The London-headquartered firm, which was founded by ETF veteran Michael John (“MJ”) Lytle, has carved out a niche delivering fixed income exposures that were previously typically the domain of institutional-size sophisticated investors to the mainstream via accessible ETF structures.

In addition to the credit volatility premia ETF, Tabula’s ETFs offer leveraged investment-grade credit exposure and long and short high yield credit exposures. Tabula notes that all its funds are designed to be building blocks for fixed income and multi-asset portfolios, as either core holdings or tactical positions.

The funds are registered for distribution in 15 European countries and are available to trade on the London Stock Exchange, BX Swiss, Xetra, and Börse Berlin.

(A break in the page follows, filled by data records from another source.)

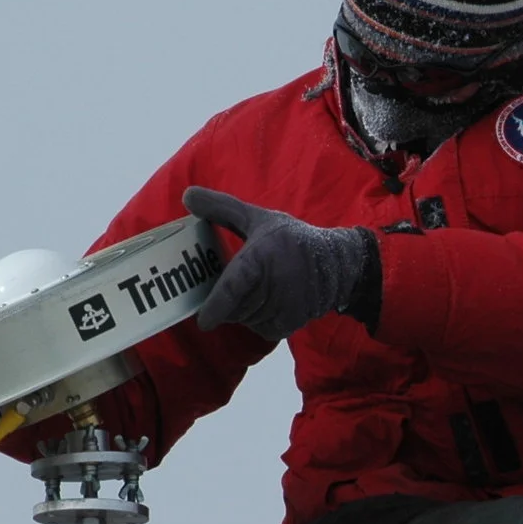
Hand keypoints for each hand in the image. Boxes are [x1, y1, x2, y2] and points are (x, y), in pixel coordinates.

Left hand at [185, 187, 378, 341]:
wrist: (336, 263)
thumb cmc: (291, 239)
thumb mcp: (258, 218)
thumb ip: (221, 208)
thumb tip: (186, 195)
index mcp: (261, 257)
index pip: (234, 287)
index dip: (217, 306)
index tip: (203, 321)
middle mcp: (273, 285)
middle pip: (234, 307)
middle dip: (226, 301)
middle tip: (229, 287)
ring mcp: (283, 308)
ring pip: (245, 319)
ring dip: (241, 309)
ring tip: (252, 290)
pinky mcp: (289, 324)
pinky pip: (259, 328)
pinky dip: (256, 318)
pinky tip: (265, 301)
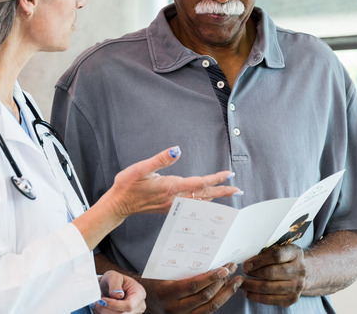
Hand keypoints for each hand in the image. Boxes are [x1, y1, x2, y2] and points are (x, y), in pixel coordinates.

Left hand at [94, 271, 145, 312]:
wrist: (111, 286)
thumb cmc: (114, 280)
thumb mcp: (113, 276)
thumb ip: (115, 284)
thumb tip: (118, 295)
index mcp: (139, 293)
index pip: (129, 305)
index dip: (115, 305)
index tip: (103, 301)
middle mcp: (138, 306)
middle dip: (107, 310)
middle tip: (97, 303)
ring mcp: (133, 313)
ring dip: (105, 312)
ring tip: (99, 304)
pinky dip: (105, 313)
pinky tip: (103, 308)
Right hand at [108, 146, 239, 217]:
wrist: (118, 204)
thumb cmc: (128, 184)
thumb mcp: (141, 168)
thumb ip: (160, 159)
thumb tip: (177, 150)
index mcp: (171, 187)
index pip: (199, 183)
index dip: (215, 178)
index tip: (229, 174)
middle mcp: (174, 198)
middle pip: (204, 195)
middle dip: (222, 191)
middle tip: (239, 189)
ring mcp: (172, 204)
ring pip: (199, 201)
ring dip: (215, 197)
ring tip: (228, 194)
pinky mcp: (168, 207)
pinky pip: (192, 205)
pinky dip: (204, 201)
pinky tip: (207, 200)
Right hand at [141, 263, 242, 313]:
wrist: (141, 297)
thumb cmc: (152, 279)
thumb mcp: (161, 271)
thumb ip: (180, 267)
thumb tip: (205, 255)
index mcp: (167, 292)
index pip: (194, 286)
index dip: (211, 278)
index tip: (225, 268)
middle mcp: (175, 308)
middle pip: (206, 298)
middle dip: (222, 283)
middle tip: (232, 268)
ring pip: (210, 308)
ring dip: (226, 293)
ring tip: (237, 280)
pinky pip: (208, 311)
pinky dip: (220, 300)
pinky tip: (227, 290)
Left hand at [241, 244, 305, 306]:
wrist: (300, 272)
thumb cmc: (285, 258)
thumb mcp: (279, 248)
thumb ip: (266, 252)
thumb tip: (248, 262)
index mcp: (295, 253)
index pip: (276, 256)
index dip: (259, 260)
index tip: (247, 264)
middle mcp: (299, 270)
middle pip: (271, 273)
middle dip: (253, 273)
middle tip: (242, 273)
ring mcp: (297, 285)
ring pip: (269, 287)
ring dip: (251, 286)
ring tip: (242, 283)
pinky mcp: (293, 298)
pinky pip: (271, 300)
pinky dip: (256, 297)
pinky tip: (248, 293)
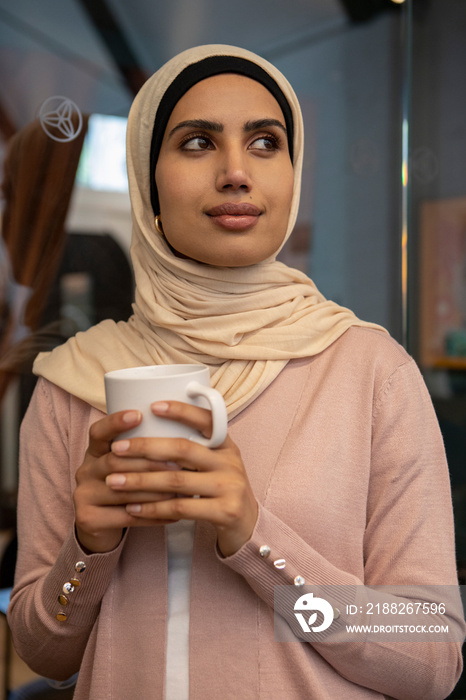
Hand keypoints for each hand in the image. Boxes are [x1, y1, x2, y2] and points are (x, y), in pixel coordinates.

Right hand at [74, 410, 177, 553]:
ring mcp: (83, 495)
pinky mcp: (87, 519)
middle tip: (179, 465)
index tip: (139, 414)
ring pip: (122, 491)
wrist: (101, 526)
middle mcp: (85, 470)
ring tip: (182, 491)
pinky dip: (153, 515)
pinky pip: (126, 517)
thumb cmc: (125, 487)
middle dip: (150, 463)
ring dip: (155, 491)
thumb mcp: (127, 464)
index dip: (116, 422)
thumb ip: (144, 449)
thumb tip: (186, 432)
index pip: (99, 431)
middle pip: (115, 462)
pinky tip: (174, 515)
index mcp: (94, 451)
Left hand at [106, 401, 257, 556]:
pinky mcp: (225, 511)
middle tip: (117, 449)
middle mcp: (230, 462)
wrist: (248, 526)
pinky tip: (132, 509)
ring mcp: (229, 487)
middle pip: (183, 449)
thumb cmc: (221, 490)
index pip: (206, 419)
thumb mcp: (215, 464)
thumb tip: (152, 427)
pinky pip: (180, 508)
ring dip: (140, 481)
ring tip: (113, 481)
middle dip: (145, 447)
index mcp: (226, 445)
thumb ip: (194, 449)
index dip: (181, 411)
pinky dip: (152, 508)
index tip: (152, 406)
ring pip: (176, 480)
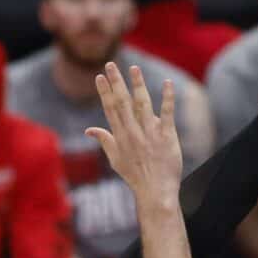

Commenting on the milestone, MJ Lytle, CEO of Tabula, said, “Our ETFs have struck a chord with many types of investors, from wealth managers and asset managers to banks and insurance companies. Investors clearly need a broader range of tools for taking and managing fixed income exposure. Using ISDAs and posting collateral don’t fit many investors’ business plans. And managing interest rate exposure in a world of negative government rates poses many challenges not addressed by traditional bond ETFs. Our funds combine specialist solutions with the transparency and liquidity of a UCITS ETF.”

He added, “We’re listening to what investors want. The fixed income market is highly complex, with many evolving opportunities and specialist instruments. We are making these accessible to a wider group of investors, helping them to manage fixed income risks more precisely and find new sources of return.”

More innovative funds appear to be on the way. According to Tabula, its product pipeline includes ETFs linked to inflation and corporate bonds, as well as liquidity solutions, blended portfolios, and ESG and Solvency II-efficient funds.